# Data in this exercise
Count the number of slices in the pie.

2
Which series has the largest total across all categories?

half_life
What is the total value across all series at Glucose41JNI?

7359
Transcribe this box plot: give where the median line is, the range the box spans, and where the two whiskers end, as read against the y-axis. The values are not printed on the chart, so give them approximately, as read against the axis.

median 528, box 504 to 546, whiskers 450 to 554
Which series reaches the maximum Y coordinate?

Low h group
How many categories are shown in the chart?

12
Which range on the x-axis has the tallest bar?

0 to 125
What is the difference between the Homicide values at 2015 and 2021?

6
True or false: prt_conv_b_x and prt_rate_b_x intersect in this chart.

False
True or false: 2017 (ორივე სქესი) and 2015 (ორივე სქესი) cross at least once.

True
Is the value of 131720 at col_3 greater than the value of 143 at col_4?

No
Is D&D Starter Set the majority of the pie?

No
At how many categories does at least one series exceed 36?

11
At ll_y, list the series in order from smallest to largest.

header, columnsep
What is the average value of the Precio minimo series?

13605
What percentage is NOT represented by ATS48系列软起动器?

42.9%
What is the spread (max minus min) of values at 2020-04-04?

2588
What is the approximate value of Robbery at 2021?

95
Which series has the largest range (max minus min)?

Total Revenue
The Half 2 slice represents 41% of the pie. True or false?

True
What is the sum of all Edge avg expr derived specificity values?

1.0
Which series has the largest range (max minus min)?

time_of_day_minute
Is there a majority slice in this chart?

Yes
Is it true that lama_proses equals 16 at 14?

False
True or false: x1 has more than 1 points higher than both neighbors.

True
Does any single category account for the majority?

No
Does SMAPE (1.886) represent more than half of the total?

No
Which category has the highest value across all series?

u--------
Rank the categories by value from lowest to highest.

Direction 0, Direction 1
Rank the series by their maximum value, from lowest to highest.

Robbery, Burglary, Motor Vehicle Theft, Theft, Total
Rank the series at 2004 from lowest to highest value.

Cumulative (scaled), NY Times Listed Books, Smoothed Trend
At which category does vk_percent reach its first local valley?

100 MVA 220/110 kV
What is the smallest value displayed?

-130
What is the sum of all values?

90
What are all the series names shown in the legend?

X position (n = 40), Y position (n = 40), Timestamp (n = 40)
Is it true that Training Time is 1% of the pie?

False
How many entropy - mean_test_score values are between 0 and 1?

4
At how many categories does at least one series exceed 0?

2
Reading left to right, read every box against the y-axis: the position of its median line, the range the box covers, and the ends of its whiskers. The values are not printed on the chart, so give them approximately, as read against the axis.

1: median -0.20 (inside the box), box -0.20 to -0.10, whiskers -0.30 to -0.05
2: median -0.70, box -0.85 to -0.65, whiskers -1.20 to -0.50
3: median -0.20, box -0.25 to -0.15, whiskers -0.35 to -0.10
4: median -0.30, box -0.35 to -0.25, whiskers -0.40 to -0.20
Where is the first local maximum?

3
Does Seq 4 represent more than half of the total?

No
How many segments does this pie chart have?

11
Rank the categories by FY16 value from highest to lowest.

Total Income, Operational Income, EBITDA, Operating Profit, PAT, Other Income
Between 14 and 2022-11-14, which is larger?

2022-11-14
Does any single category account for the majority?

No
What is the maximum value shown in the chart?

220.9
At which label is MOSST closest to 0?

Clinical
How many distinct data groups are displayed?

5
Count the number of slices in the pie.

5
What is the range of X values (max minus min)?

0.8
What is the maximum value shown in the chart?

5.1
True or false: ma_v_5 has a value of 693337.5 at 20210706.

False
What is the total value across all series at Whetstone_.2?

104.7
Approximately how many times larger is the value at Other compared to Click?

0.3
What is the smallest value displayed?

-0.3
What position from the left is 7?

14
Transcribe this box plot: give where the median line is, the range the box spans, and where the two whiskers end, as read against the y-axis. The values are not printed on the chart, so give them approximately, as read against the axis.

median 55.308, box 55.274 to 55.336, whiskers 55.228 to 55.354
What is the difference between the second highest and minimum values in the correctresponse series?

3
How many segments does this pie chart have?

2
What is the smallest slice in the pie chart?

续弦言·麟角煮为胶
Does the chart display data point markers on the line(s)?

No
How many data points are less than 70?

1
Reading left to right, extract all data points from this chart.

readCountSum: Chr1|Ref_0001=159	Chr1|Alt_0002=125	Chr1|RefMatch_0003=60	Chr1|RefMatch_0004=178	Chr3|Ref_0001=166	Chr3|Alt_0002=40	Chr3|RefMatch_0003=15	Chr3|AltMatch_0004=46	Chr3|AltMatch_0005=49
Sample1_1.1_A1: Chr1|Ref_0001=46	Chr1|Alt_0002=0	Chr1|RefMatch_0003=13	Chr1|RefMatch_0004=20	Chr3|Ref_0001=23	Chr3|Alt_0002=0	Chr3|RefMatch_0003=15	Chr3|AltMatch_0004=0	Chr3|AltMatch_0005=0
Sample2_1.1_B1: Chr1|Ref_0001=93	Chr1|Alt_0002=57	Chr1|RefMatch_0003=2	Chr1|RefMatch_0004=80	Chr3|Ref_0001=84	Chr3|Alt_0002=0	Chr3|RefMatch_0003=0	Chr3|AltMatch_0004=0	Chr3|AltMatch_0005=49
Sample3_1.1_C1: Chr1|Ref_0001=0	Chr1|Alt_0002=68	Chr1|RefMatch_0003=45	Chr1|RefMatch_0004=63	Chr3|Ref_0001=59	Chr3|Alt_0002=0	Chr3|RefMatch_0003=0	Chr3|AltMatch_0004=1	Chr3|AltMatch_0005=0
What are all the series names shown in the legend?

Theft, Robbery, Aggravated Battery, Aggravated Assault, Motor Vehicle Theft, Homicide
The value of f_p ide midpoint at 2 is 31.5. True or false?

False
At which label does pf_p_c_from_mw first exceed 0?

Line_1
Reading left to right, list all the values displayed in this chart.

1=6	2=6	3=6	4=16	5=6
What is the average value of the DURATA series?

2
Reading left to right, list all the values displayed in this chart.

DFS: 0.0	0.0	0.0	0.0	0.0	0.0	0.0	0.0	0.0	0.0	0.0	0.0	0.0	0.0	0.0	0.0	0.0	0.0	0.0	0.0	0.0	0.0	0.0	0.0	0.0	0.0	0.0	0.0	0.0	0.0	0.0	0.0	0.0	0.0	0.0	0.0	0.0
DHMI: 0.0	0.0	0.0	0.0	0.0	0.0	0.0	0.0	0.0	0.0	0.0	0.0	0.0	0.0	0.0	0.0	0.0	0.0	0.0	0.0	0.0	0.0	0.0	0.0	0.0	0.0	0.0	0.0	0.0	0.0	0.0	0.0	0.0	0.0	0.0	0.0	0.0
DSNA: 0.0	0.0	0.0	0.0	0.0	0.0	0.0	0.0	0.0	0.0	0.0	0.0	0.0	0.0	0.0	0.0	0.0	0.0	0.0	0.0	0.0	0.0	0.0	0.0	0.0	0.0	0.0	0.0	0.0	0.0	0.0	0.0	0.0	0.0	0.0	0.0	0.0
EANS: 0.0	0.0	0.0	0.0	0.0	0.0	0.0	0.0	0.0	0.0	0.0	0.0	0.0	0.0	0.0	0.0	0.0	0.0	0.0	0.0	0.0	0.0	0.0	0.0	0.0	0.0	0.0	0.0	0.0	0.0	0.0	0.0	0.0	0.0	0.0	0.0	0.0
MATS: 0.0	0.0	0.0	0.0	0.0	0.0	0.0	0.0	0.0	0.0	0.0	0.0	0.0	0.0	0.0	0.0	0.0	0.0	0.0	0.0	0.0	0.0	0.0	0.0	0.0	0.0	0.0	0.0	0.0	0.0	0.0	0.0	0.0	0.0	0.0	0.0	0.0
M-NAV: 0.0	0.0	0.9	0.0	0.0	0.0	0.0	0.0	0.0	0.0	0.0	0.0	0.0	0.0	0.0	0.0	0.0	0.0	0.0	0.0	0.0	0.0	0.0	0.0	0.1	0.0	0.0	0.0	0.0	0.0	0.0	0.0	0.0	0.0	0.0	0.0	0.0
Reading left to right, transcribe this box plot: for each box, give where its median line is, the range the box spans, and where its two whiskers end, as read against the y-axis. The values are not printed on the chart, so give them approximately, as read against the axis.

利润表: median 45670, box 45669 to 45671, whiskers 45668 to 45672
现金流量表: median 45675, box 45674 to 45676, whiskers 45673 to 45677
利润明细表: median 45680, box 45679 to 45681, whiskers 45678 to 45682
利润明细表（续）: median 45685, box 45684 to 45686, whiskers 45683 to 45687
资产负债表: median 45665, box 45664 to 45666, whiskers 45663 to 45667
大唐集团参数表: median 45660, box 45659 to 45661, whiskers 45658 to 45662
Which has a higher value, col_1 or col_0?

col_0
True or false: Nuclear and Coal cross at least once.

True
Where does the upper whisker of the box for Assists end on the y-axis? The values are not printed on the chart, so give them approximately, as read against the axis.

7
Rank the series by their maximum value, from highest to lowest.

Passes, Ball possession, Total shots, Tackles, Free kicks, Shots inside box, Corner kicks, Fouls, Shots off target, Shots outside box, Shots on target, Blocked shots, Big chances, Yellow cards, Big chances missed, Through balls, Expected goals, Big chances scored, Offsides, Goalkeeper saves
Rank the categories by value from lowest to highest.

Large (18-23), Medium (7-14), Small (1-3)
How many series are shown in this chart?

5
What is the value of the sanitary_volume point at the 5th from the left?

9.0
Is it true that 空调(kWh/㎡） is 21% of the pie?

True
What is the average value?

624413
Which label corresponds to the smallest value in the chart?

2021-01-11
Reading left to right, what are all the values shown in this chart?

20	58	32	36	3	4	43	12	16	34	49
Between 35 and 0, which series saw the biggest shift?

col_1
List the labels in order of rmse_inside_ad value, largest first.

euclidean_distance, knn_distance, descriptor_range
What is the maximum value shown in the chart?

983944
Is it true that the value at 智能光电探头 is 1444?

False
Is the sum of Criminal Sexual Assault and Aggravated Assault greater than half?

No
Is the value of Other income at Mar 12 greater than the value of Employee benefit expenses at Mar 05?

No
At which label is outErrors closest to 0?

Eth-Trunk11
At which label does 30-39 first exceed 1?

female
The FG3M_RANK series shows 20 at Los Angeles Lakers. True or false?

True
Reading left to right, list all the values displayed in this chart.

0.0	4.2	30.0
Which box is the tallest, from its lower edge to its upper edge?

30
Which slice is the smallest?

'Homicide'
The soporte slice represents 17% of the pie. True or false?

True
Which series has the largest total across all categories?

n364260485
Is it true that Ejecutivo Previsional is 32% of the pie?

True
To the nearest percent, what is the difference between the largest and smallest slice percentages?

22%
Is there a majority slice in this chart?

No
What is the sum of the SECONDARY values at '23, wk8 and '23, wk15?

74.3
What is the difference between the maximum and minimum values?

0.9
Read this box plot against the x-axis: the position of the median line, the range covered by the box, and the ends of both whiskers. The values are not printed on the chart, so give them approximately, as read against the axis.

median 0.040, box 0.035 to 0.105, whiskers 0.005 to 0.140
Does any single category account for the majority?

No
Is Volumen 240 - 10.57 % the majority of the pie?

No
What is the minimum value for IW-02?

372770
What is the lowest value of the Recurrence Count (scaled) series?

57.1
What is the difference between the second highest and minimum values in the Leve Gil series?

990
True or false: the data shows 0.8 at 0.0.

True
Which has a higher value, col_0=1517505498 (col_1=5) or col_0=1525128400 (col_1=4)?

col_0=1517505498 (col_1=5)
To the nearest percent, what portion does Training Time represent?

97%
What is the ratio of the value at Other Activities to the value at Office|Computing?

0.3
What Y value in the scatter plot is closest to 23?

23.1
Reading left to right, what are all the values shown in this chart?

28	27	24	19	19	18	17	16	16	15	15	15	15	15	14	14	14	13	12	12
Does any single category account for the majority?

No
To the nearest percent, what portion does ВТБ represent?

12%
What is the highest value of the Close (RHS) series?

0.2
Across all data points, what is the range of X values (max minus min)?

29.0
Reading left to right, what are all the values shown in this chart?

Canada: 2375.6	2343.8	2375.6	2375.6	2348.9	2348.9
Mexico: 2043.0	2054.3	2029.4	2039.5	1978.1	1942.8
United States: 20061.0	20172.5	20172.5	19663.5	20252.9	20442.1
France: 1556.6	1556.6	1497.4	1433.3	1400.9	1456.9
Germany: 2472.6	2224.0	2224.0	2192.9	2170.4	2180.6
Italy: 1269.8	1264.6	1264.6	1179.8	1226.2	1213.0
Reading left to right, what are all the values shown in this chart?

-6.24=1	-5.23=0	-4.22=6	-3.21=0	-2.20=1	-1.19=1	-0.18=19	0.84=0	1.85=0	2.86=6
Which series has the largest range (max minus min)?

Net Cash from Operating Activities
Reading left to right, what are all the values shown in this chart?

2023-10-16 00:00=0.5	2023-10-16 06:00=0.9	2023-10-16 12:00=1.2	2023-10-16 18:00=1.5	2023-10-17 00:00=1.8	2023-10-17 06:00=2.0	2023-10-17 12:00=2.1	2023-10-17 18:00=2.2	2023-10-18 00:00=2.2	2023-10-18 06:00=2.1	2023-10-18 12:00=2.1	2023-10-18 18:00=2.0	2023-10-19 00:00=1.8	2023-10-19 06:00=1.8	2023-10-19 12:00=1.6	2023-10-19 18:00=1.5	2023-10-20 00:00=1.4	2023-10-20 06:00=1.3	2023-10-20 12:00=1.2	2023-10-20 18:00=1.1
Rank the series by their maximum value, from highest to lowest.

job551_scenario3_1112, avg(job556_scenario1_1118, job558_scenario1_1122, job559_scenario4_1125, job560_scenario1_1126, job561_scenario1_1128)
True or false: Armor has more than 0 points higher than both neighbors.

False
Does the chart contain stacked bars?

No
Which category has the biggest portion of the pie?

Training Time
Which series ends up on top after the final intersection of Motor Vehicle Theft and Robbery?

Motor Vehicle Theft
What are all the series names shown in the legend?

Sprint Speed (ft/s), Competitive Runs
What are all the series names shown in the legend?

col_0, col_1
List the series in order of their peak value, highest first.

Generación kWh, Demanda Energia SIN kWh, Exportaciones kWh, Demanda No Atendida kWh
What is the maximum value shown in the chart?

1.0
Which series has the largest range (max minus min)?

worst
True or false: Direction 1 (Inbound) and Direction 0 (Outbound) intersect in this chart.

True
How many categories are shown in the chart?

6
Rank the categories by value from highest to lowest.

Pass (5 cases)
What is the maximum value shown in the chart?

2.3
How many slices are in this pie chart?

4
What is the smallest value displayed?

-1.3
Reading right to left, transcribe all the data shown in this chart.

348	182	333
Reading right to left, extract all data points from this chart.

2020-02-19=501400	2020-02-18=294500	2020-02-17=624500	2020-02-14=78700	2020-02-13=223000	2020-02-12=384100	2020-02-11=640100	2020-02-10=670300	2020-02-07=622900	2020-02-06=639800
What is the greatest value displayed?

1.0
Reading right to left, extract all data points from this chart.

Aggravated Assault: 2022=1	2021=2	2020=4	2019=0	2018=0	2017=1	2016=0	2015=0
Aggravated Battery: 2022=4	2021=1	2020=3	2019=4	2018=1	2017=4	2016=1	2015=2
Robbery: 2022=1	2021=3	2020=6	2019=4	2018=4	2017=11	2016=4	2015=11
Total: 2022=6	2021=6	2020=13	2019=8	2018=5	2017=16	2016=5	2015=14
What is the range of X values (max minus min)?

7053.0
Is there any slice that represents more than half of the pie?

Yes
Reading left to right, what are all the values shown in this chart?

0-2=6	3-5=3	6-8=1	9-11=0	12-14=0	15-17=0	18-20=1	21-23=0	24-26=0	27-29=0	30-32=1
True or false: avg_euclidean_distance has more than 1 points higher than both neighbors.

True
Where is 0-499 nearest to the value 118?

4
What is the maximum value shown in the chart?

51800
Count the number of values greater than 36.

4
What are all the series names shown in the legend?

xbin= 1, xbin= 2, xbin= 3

# Directions for this task
Copy the material exactly, from its very beginning through the line containing "What is the sum of all Edge", including that line.

# The answer
Count the number of slices in the pie.

2
Which series has the largest total across all categories?

half_life
What is the total value across all series at Glucose41JNI?

7359
Transcribe this box plot: give where the median line is, the range the box spans, and where the two whiskers end, as read against the y-axis. The values are not printed on the chart, so give them approximately, as read against the axis.

median 528, box 504 to 546, whiskers 450 to 554
Which series reaches the maximum Y coordinate?

Low h group
How many categories are shown in the chart?

12
Which range on the x-axis has the tallest bar?

0 to 125
What is the difference between the Homicide values at 2015 and 2021?

6
True or false: prt_conv_b_x and prt_rate_b_x intersect in this chart.

False
True or false: 2017 (ორივე სქესი) and 2015 (ორივე სქესი) cross at least once.

True
Is the value of 131720 at col_3 greater than the value of 143 at col_4?

No
Is D&D Starter Set the majority of the pie?

No
At how many categories does at least one series exceed 36?

11
At ll_y, list the series in order from smallest to largest.

header, columnsep
What is the average value of the Precio minimo series?

13605
What percentage is NOT represented by ATS48系列软起动器?

42.9%
What is the spread (max minus min) of values at 2020-04-04?

2588
What is the approximate value of Robbery at 2021?

95
Which series has the largest range (max minus min)?

Total Revenue
The Half 2 slice represents 41% of the pie. True or false?

True
What is the sum of all Edge avg expr derived specificity values?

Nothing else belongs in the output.